The distributed nature of git is fine until you want to serve it to the world - then, you're back to bad actors. They're looking for commits because it's nicely chunked, I'm taking a guess.




> They're looking for commits because it's nicely chunked, I'm taking a guess.

They're not looking for anything specifically from what I can tell. If that was the case, they would be just cloning the git repository, as it would be the easiest way to ingest such information. Instead, they just want to guzzle every single URL they can get hold of. And a web frontend for git generates thousands of those. Every file in a repository results in dozens, if not hundreds of unique links for file revisions, blame, etc. and many of those are expensive to serve. Which is why they are often put in robots.txt, so everything was fine until the LLM crawlers came along and ignored robots.txt.


The distributed nature of git lets me be independent of some central instance (you may decide that the master copy resides on Github, but with the advent of mesh VPNs like the ones Zerotier and Tailscale offer, you could also sidestep it and push/pull from your colleagues directly as well).

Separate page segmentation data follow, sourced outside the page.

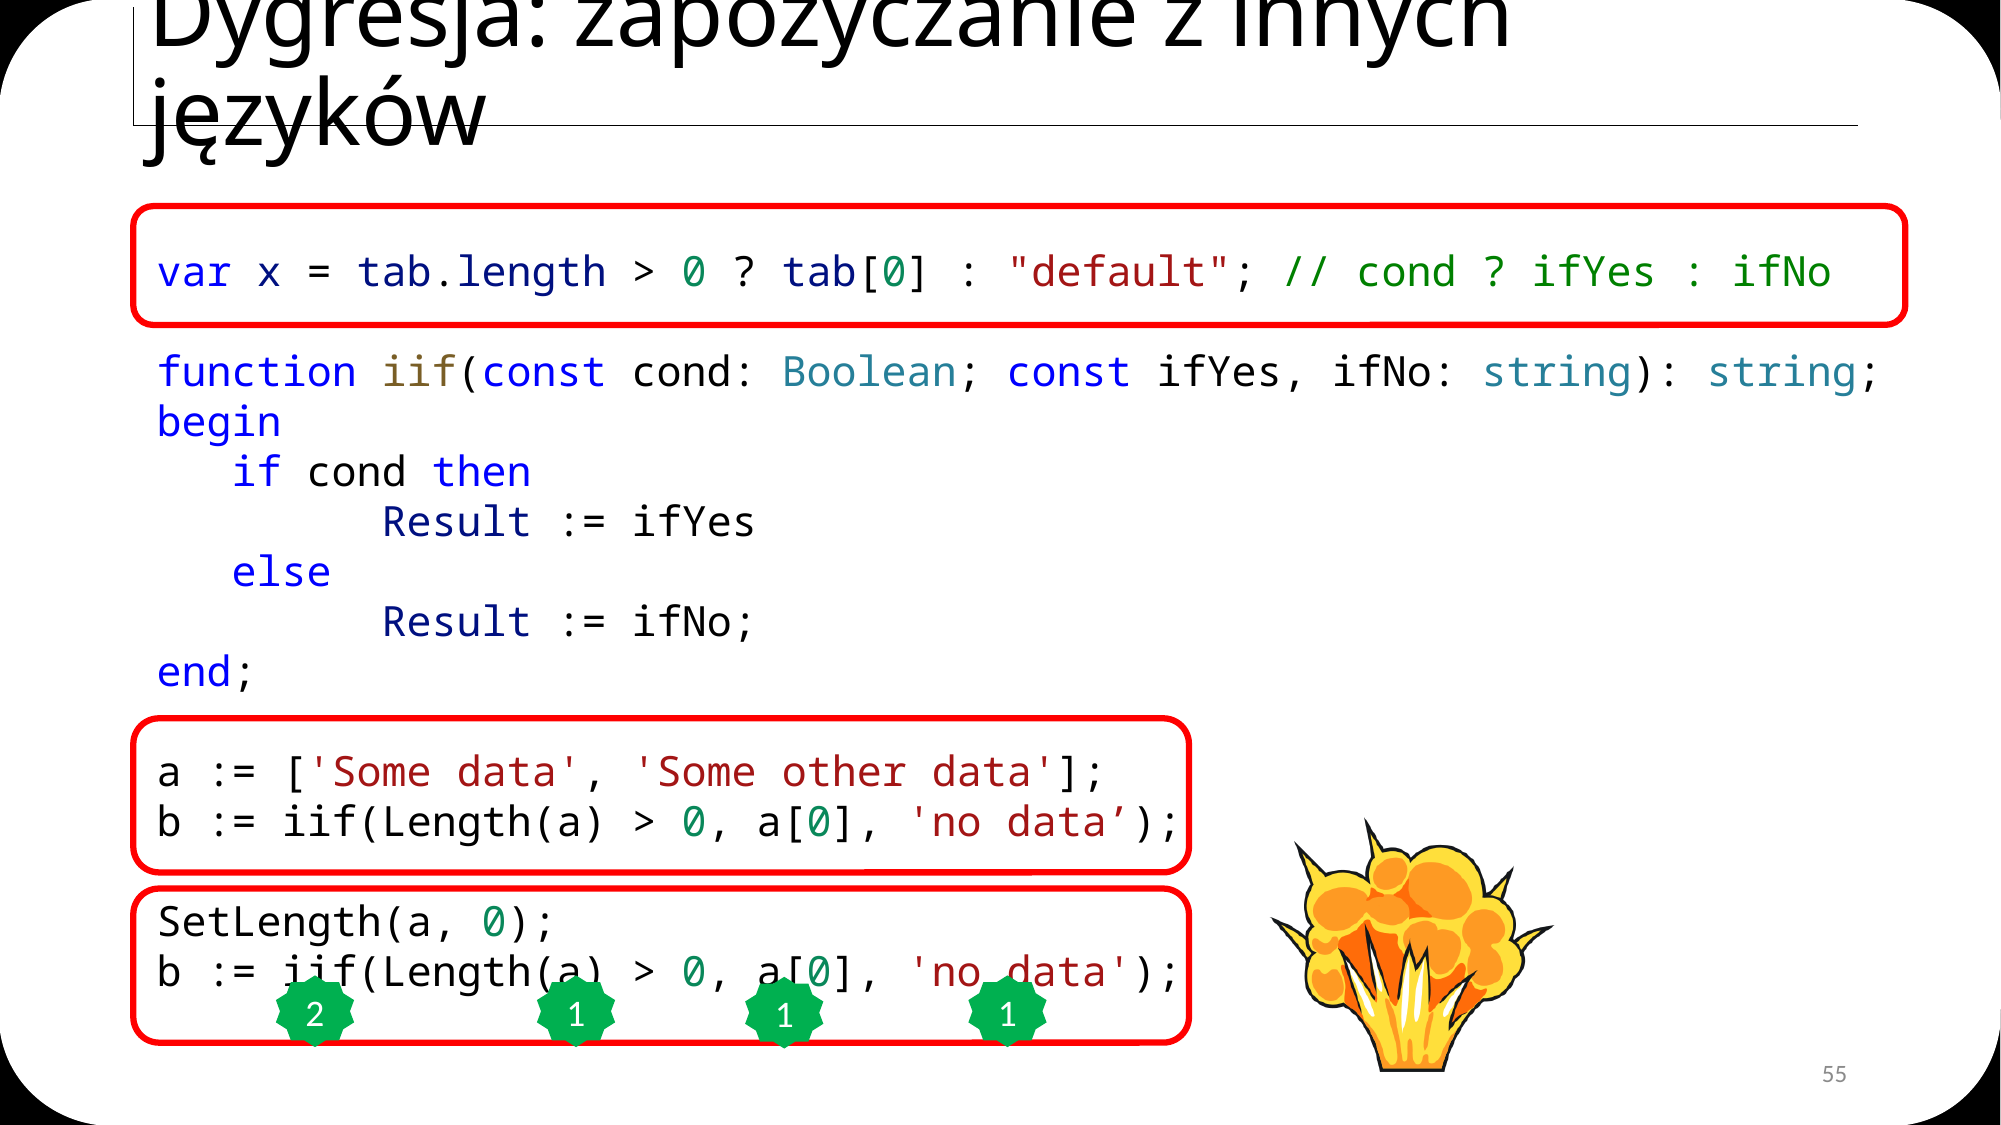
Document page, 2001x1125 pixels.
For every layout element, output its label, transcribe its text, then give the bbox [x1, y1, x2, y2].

text_box 2 [275, 975, 355, 1048]
title Dygresja: zapożyczanie z innych języków [133, 6, 1859, 126]
text_box [132, 717, 1191, 874]
text_box var x = tab.length > 0 ? tab[0] : "default"; // cond ? ifYes : ifNo function iif(const cond: Boolean; const ifYes, ifNo: string): string; begin if cond then Result := ifYes else Result := ifNo; end; a := ['Some data', 'Some other data']; b := iif(Length(a) > 0, a[0], 'no data’); SetLength(a, 0); b := iif(Length(a) > 0, a[0], 'no data'); [141, 323, 1897, 1102]
text_box [132, 887, 1191, 1044]
picture [1253, 794, 1572, 1073]
text_box 1 [745, 976, 824, 1049]
text_box 1 [536, 975, 616, 1048]
text_box 1 [968, 975, 1047, 1048]
text_box [132, 205, 1907, 326]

It also lets me dictate who gets to access it.

What the article describes, though, is possibly the worst way a machine can access a git repository, which is using a web UI and scraping that, instead of cloning it and adding all the commits to its training set. I feel like they simply don't give a shit. They got such a huge capital injection that they feel they can afford to not give a shit about their own cost efficiency and that they go using the scorched earth tactics. After all, even their own LLMs can produce a naive scraper that wreaks havoc on the internet infrastructure, and they just let it loose. Got mine, fuck you all the way!

But then they will release some DeepSeek R(xyz), and yay, all the hackernews who were roasting them for such methods, will be applauding them for a new version of an "open source" stochastic parrot. Yay indeed.